STRONG  ECONOMY,  RESURGENT  PESO  SAVE  THE  YEAR  FOR  GMA

MANILA, DECEMBER 27, 2006
(STAR) By Paolo Romero - Perhaps the biggest achievement of President Arroyo this year is improving investor confidence by reversing the decades-old trend of fiscal deficits.

Her efforts paid off since it helped her fend incessant political challenges posed by her critics.

Last week, foreign analysts and government economic managers said that while the economy slowed down in the last quarter owing to natural calamities, the government remains on track to achieve a growth of more than five percent and a deficit of around P90-P100 billion, lower than the previously projected P125 billion.

The government is aiming for a 5.5 to 6.1 percent Gross Domestic Product (GDP) growth by yearend.

While the government appeared on track in achieving a balanced budget by 2008 with four monthly surpluses recorded this year, stocks rose to their highest in nearly a decade while the peso reached a six-year high as treasury bill rates fell.

"Definitely her strong suit is the economy," according to Roel Landingin, a former business editor and currently Manila correspondent of the London-based Financial Times.

"Her effort at fiscal consolidation had a major effect on businessmen, the international financial community and creditors; without this, she would have a harder time justifying her being there (in office) and fending off political challenges," he said.

Landingin said Mrs. Arroyo’s achievements in the economy are a hard act to follow and cannot be overshadowed by political attacks.

"So whatever attacks she’s having politically, her fiscal figures are what she throws at them," Landingin said. "Whatever they (detractors) say, the country has a strong fiscal position."

While the rosy economic numbers address a narrow audience, Landingin said "they are very powerful."

"These are stock market people, creditors and investors," he said.

Landingin, though, admitted the effects of her fiscal reforms, which began with imposing new taxes, including the 12 percent value added tax (VAT), have yet to be felt by ordinary Filipinos, especially those in poor provinces.

"That’s why surveys (still) show people considering themselves as hungry or poor despite all these fiscal consolidation," Landingin said.

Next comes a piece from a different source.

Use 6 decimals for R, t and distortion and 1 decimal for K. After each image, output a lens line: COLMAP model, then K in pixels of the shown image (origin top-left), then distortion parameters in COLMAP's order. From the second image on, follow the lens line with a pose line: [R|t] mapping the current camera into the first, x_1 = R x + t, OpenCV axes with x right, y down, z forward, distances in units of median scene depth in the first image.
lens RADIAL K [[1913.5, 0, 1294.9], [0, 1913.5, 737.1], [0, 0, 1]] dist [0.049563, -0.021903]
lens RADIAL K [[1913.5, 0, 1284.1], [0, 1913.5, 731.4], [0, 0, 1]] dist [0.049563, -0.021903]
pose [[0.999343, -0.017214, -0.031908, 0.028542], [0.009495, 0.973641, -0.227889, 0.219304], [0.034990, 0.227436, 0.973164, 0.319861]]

He said economic gains brought about by fiscal reforms may take time before these are felt by ordinary Filipinos as government agencies have been used to scrimping on spending for decades.

And there is also the issue of absorptive capacity of agencies now with revenues increasing, he said.

The VAT is the centerpiece of the government’s fiscal reform program, which aims to achieve a balanced budget by 2008, or two years ahead of the original 2010 schedule, under the Medium Term Philippine Development Plan.

The Philippines had a budget deficit of P50.4 billion for January to September, lower than the programmed nine-month deficit of P122 billion.

The government under Mrs. Arroyo was able to record budget surpluses in April, May, June, and August.

Dollar remittances rose 37 percent in October compared to the same period last year or to $1.2 billion, bringing the total for the 2006 to $10.3 billion or a 16.6 percent year-on-year rise.

Political improvement, too

In its latest credit outlook for the Asia-Pacific market for 2007, Standard & Poors (S&P) said "the Philippines has achieved considerable improvement in the fiscal and political arenas in 2006, which has led to a revision of the rating outlook to stable from negative."

Following implementation of the 12 percent VAT, S&P said fiscal performance and revenue collection improved notably.

It said the deficit target of 2.1 percent of GDP is expected to be exceeded although this can be also attributed to the fact that the government cannot spend much as it continues to operate on a re-enacted budget.

"Improved political backdrop has been another significant positive credit factor this year, greatly contributing to favorable investor sentiment," the report said.

"The Arroyo administration has consolidated its position throughout the year, and opposition efforts to unseat her have come to naught," the credit rating agency said.

Landingin added a weak opposition virtually helped Mrs. Arroyo remain in office.

"It is not as if she would be ousted if the economy were bad. Her political foes continue to fumble and the people know that there is no viable alternative to her even if some don’t like her," he said.

Standard and Poors said the better fiscal and political setting, and improved investor sentiment are reflected in the strength of the peso, which appreciated nine percent over the past year.

The peso, the outlook added, is supported by a combination of rising net foreign direct investments, strong remittance flows from overseas Filipino workers as well as buoyant exports.

The rating agency said the strength of Philippine exports and remittances "foreshadows a higher current account and overall balance of payments surplus, improving the country’s already favorable external liquidity position."

S&P said that as improvements in revenues become more entrenched, the government’s focus would be spending, particularly given the years of underspending by government agencies due to lack of funds, and with the coming elections in 2007.

"Political risk from a challenge to the Arroyo presidency should remain low, and the expectation is that the President will serve out her remaining term without facing major upheavals that paralyze major policy-making or seriously affect investor sentiment," S&P said.